Segundo a Senacon, a Shopee é a única plataforma de varejo chinesa que tem sede no Brasil e aderiu ao Consumidor.gov. A adesão é voluntária e a empresa se propõe a ingressar e fazer parte das normas adequadas ao código de defesa do consumidor no Brasil. Dados da Secretaria Nacional do Consumidor (DPDC/Senacon) mostram que somente até agosto deste ano foram registradas 1.524 reclamações contra a plataforma. Em 2020, o total foi de 192 queixas.

Para a Senacon, as plataformas de comércio eletrônico devem melhorar a qualidade das informações prestadas antes da contratação, principalmente revendo seus termos de adesão (política de privacidade, termos de uso da plataforma, cancelamento, trocas, devoluções, formas de entrega e ressarcimento, dentre outros documentos).

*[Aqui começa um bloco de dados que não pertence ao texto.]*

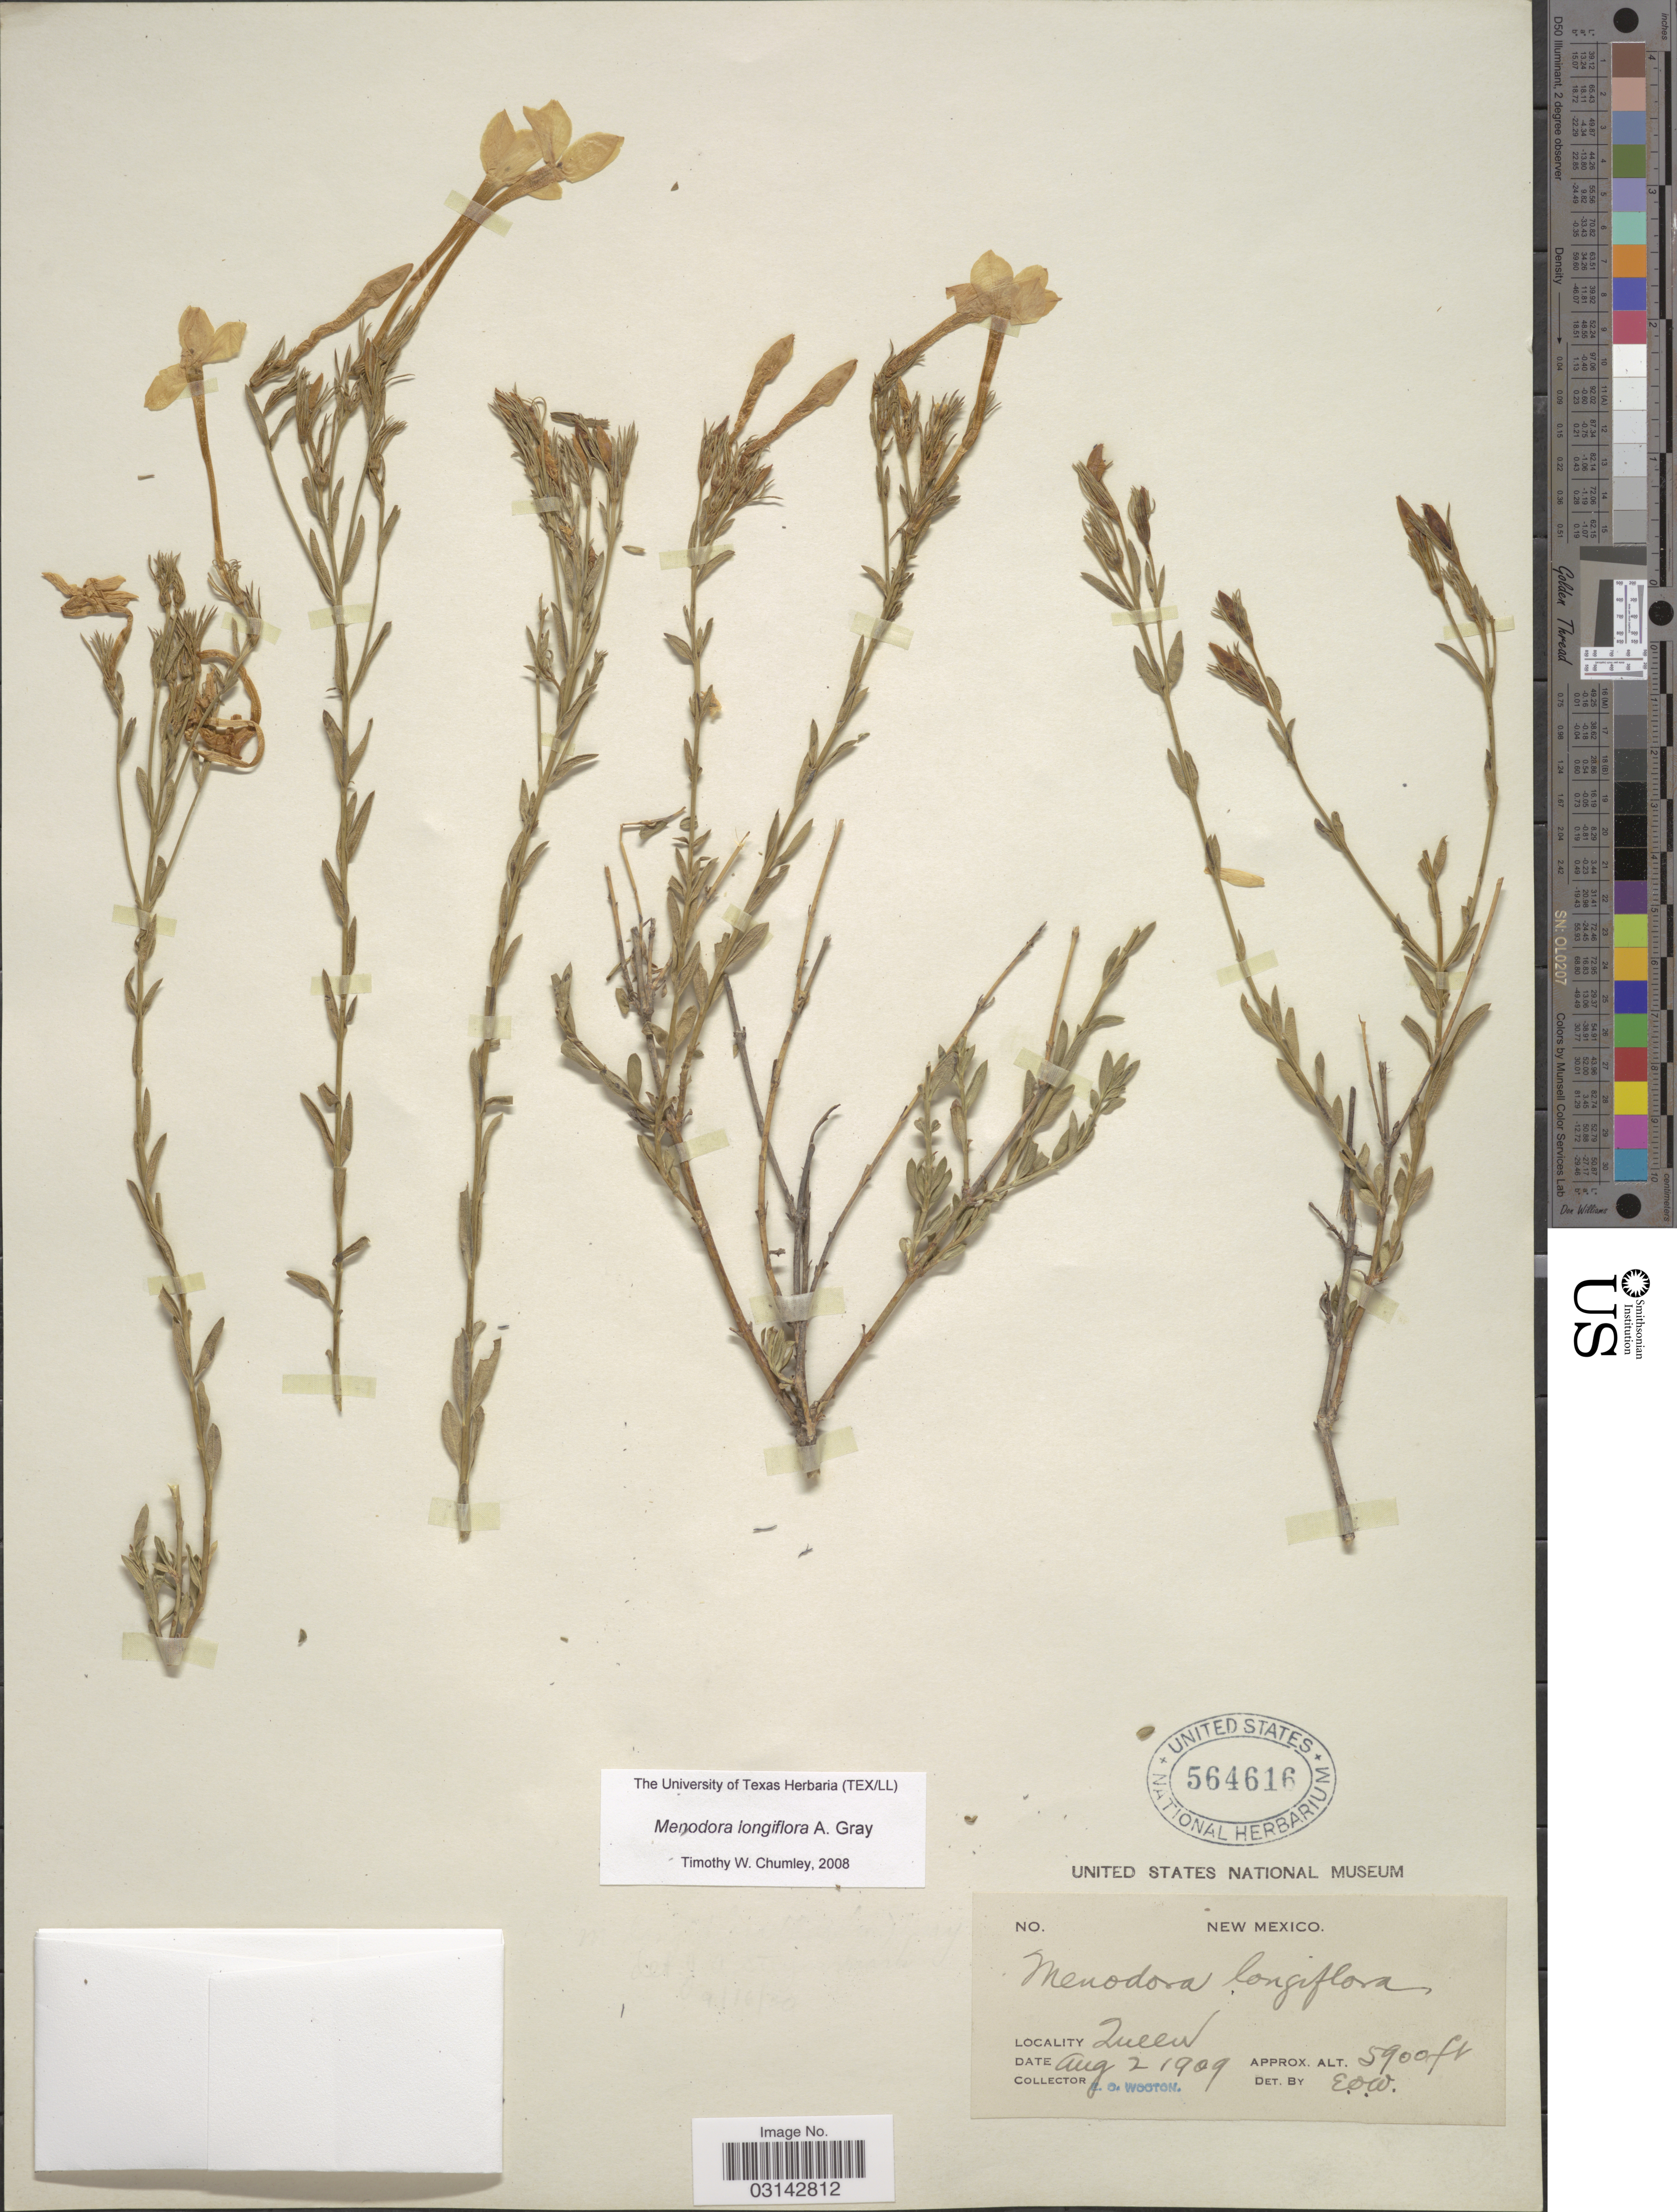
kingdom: Plantae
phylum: Tracheophyta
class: Magnoliopsida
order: Lamiales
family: Oleaceae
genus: Menodora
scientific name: Menodora longiflora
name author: A. Gray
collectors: E. O. Wooton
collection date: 1909-08-02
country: United States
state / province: New Mexico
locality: Queen.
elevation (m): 1798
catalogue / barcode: US 564616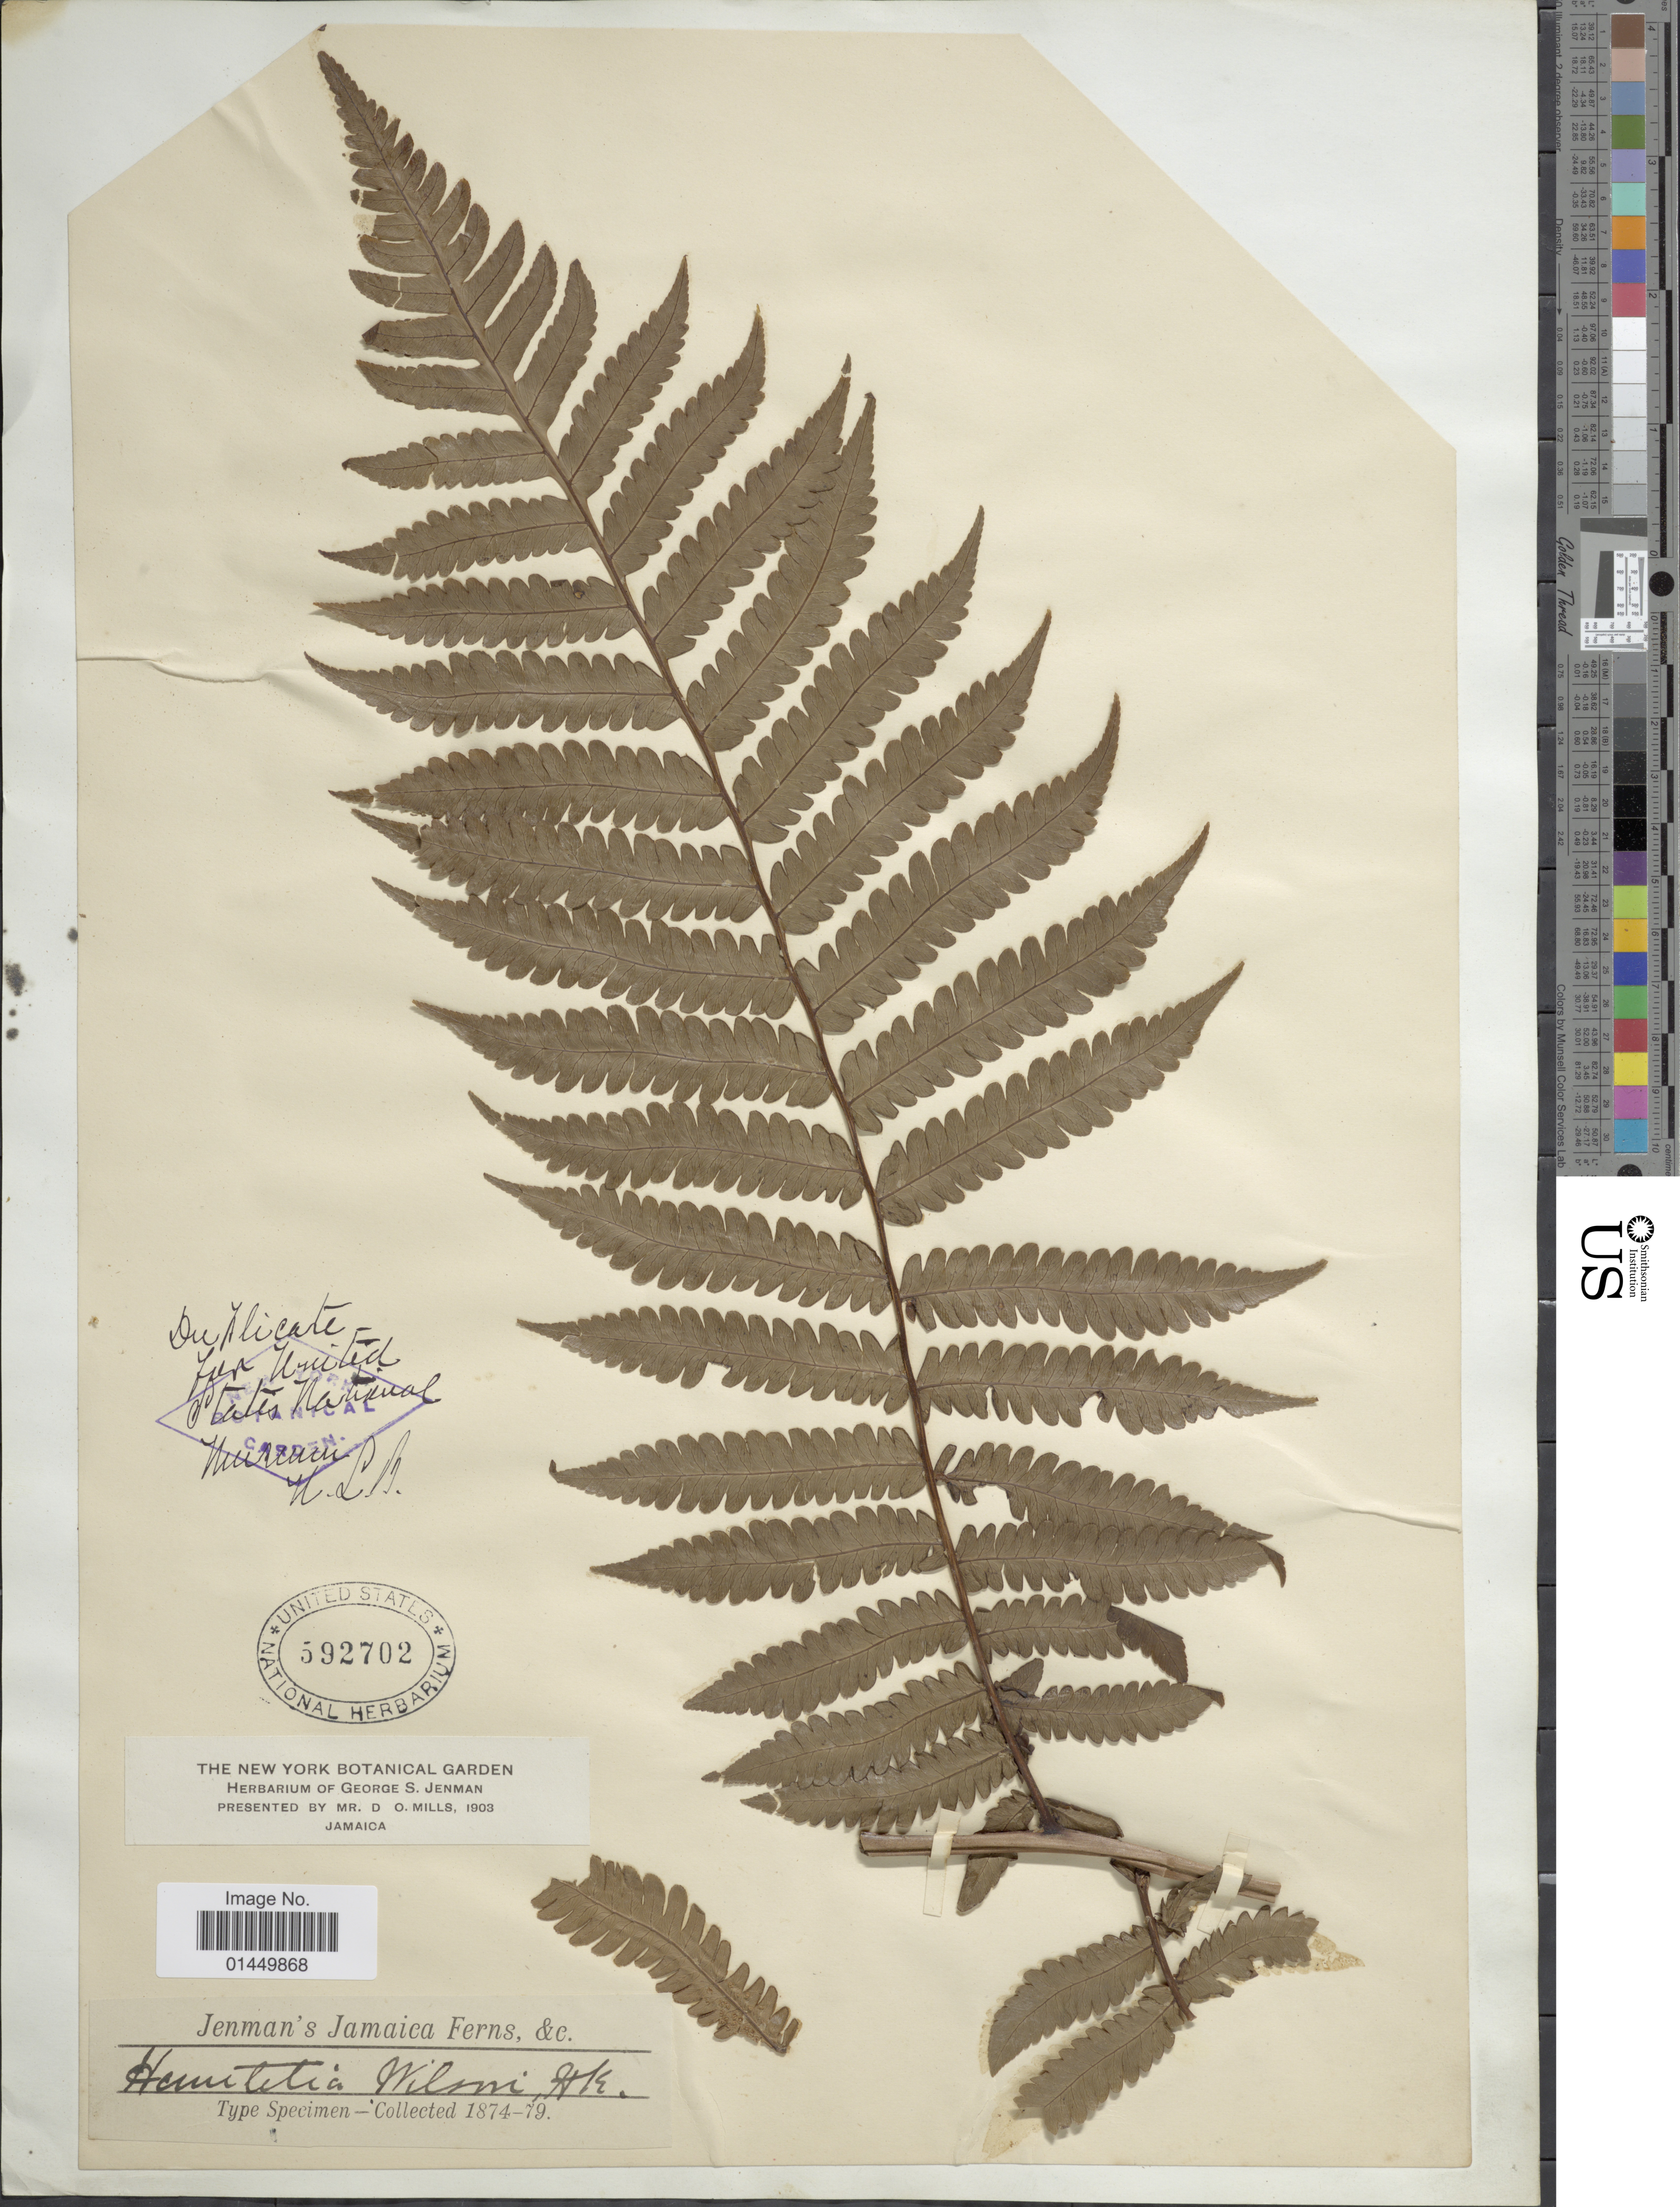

Além disso, elas devem buscar a melhor compreensão do consumidor quanto aos direitos e deveres inerentes às transações online, adotando medidas de segurança, inclusive, para evitar a oferta de produtos ilegais, piratas, falsificados, contrabandeados, ou em violação a conteúdo protegido.

A Shopee foi procurada mas ainda não se manifestou sobre o caso.